§ What the task asks
This exercise calls for every record to be set down exactly.
======== Data provided
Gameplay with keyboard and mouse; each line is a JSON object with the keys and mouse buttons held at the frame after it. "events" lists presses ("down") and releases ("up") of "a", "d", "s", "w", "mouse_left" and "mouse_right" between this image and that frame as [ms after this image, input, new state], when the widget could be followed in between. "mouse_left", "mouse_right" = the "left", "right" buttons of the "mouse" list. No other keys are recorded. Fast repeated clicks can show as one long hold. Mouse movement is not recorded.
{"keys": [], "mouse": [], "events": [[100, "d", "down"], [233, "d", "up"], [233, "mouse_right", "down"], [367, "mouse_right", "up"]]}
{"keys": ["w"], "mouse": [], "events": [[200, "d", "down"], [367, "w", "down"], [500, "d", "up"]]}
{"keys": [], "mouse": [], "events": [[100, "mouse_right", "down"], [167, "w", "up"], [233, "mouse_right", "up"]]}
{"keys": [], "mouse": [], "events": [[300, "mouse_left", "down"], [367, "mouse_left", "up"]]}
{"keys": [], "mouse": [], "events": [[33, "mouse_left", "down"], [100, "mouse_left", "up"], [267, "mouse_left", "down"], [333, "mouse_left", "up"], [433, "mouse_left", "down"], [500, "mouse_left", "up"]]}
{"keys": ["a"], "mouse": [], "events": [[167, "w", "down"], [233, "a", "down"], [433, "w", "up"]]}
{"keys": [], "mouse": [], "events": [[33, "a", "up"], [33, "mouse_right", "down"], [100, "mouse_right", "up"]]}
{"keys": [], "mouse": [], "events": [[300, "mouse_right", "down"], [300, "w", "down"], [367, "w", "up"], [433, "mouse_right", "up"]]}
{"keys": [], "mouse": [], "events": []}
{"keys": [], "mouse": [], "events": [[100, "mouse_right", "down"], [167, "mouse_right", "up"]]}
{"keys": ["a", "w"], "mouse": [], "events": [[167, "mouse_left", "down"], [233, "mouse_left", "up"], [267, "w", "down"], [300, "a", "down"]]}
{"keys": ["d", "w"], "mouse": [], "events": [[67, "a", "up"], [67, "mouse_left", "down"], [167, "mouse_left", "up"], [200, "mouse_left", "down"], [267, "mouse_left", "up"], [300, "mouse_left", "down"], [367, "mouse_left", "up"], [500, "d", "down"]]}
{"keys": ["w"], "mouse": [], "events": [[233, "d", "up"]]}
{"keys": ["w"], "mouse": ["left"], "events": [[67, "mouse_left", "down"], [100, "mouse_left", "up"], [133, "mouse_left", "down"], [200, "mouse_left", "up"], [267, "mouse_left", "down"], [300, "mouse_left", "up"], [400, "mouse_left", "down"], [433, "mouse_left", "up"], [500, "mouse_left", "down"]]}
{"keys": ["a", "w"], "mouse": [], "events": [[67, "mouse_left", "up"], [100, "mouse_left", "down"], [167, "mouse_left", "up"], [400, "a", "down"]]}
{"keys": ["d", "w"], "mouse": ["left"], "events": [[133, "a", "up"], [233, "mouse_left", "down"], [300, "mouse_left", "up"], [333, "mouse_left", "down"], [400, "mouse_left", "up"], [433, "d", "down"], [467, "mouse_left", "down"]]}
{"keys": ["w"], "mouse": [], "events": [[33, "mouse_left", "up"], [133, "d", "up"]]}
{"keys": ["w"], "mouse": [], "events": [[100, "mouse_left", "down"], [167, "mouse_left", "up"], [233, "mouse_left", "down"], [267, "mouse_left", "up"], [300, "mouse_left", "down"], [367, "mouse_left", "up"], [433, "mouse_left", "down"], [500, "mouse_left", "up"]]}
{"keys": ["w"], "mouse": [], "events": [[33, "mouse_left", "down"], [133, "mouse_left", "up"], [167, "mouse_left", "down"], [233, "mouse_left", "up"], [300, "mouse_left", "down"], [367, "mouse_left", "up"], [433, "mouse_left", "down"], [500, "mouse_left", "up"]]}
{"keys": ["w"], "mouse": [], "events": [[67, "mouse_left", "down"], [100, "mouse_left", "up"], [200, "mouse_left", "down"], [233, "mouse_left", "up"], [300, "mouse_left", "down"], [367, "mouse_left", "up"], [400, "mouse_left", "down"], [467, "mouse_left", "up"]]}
================
§ Exercise solution
Gameplay with keyboard and mouse; each line is a JSON object with the keys and mouse buttons held at the frame after it. "events" lists presses ("down") and releases ("up") of "a", "d", "s", "w", "mouse_left" and "mouse_right" between this image and that frame as [ms after this image, input, new state], when the widget could be followed in between. "mouse_left", "mouse_right" = the "left", "right" buttons of the "mouse" list. No other keys are recorded. Fast repeated clicks can show as one long hold. Mouse movement is not recorded.
{"keys": [], "mouse": [], "events": [[100, "d", "down"], [233, "d", "up"], [233, "mouse_right", "down"], [367, "mouse_right", "up"]]}
{"keys": ["w"], "mouse": [], "events": [[200, "d", "down"], [367, "w", "down"], [500, "d", "up"]]}
{"keys": [], "mouse": [], "events": [[100, "mouse_right", "down"], [167, "w", "up"], [233, "mouse_right", "up"]]}
{"keys": [], "mouse": [], "events": [[300, "mouse_left", "down"], [367, "mouse_left", "up"]]}
{"keys": [], "mouse": [], "events": [[33, "mouse_left", "down"], [100, "mouse_left", "up"], [267, "mouse_left", "down"], [333, "mouse_left", "up"], [433, "mouse_left", "down"], [500, "mouse_left", "up"]]}
{"keys": ["a"], "mouse": [], "events": [[167, "w", "down"], [233, "a", "down"], [433, "w", "up"]]}
{"keys": [], "mouse": [], "events": [[33, "a", "up"], [33, "mouse_right", "down"], [100, "mouse_right", "up"]]}
{"keys": [], "mouse": [], "events": [[300, "mouse_right", "down"], [300, "w", "down"], [367, "w", "up"], [433, "mouse_right", "up"]]}
{"keys": [], "mouse": [], "events": []}
{"keys": [], "mouse": [], "events": [[100, "mouse_right", "down"], [167, "mouse_right", "up"]]}
{"keys": ["a", "w"], "mouse": [], "events": [[167, "mouse_left", "down"], [233, "mouse_left", "up"], [267, "w", "down"], [300, "a", "down"]]}
{"keys": ["d", "w"], "mouse": [], "events": [[67, "a", "up"], [67, "mouse_left", "down"], [167, "mouse_left", "up"], [200, "mouse_left", "down"], [267, "mouse_left", "up"], [300, "mouse_left", "down"], [367, "mouse_left", "up"], [500, "d", "down"]]}
{"keys": ["w"], "mouse": [], "events": [[233, "d", "up"]]}
{"keys": ["w"], "mouse": ["left"], "events": [[67, "mouse_left", "down"], [100, "mouse_left", "up"], [133, "mouse_left", "down"], [200, "mouse_left", "up"], [267, "mouse_left", "down"], [300, "mouse_left", "up"], [400, "mouse_left", "down"], [433, "mouse_left", "up"], [500, "mouse_left", "down"]]}
{"keys": ["a", "w"], "mouse": [], "events": [[67, "mouse_left", "up"], [100, "mouse_left", "down"], [167, "mouse_left", "up"], [400, "a", "down"]]}
{"keys": ["d", "w"], "mouse": ["left"], "events": [[133, "a", "up"], [233, "mouse_left", "down"], [300, "mouse_left", "up"], [333, "mouse_left", "down"], [400, "mouse_left", "up"], [433, "d", "down"], [467, "mouse_left", "down"]]}
{"keys": ["w"], "mouse": [], "events": [[33, "mouse_left", "up"], [133, "d", "up"]]}
{"keys": ["w"], "mouse": [], "events": [[100, "mouse_left", "down"], [167, "mouse_left", "up"], [233, "mouse_left", "down"], [267, "mouse_left", "up"], [300, "mouse_left", "down"], [367, "mouse_left", "up"], [433, "mouse_left", "down"], [500, "mouse_left", "up"]]}
{"keys": ["w"], "mouse": [], "events": [[33, "mouse_left", "down"], [133, "mouse_left", "up"], [167, "mouse_left", "down"], [233, "mouse_left", "up"], [300, "mouse_left", "down"], [367, "mouse_left", "up"], [433, "mouse_left", "down"], [500, "mouse_left", "up"]]}
{"keys": ["w"], "mouse": [], "events": [[67, "mouse_left", "down"], [100, "mouse_left", "up"], [200, "mouse_left", "down"], [233, "mouse_left", "up"], [300, "mouse_left", "down"], [367, "mouse_left", "up"], [400, "mouse_left", "down"], [467, "mouse_left", "up"]]}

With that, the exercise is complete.